[Records to use — start]

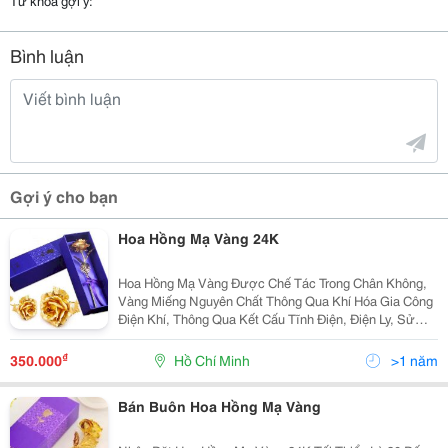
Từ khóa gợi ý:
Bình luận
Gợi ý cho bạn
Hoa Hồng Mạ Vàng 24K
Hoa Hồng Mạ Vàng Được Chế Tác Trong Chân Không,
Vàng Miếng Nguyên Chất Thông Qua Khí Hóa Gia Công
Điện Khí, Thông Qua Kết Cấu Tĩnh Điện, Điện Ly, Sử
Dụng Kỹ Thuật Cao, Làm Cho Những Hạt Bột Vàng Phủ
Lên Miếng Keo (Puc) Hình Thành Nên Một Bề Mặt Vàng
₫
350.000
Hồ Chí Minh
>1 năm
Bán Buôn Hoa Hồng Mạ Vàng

[Records to use — finish]
[Records to use — start]

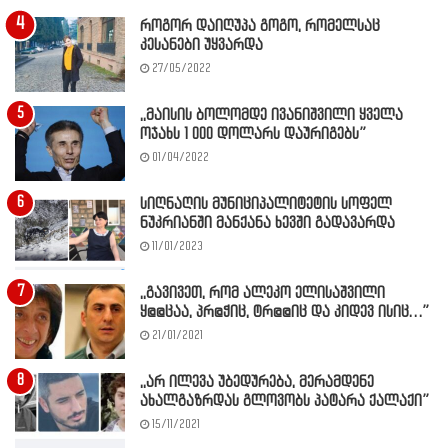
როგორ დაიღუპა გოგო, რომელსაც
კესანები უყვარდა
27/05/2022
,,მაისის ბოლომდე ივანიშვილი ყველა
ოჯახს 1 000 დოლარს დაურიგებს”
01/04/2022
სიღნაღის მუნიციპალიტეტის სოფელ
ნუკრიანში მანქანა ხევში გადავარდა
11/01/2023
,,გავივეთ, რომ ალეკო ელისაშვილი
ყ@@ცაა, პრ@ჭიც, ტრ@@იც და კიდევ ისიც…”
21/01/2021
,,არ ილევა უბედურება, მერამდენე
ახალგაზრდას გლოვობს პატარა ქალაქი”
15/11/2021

[Records to use — finish]

## Work instructions
From the material, return verbatim every line from the one holding "Từ khóa gợi" through the one holding "Bán Buôn Hoa Hồng Mạ Vàng", including both of those lines.

## Expected answer
Từ khóa gợi ý:
Bình luận
Gợi ý cho bạn
Hoa Hồng Mạ Vàng 24K
Hoa Hồng Mạ Vàng Được Chế Tác Trong Chân Không,
Vàng Miếng Nguyên Chất Thông Qua Khí Hóa Gia Công
Điện Khí, Thông Qua Kết Cấu Tĩnh Điện, Điện Ly, Sử
Dụng Kỹ Thuật Cao, Làm Cho Những Hạt Bột Vàng Phủ
Lên Miếng Keo (Puc) Hình Thành Nên Một Bề Mặt Vàng
₫
350.000
Hồ Chí Minh
>1 năm
Bán Buôn Hoa Hồng Mạ Vàng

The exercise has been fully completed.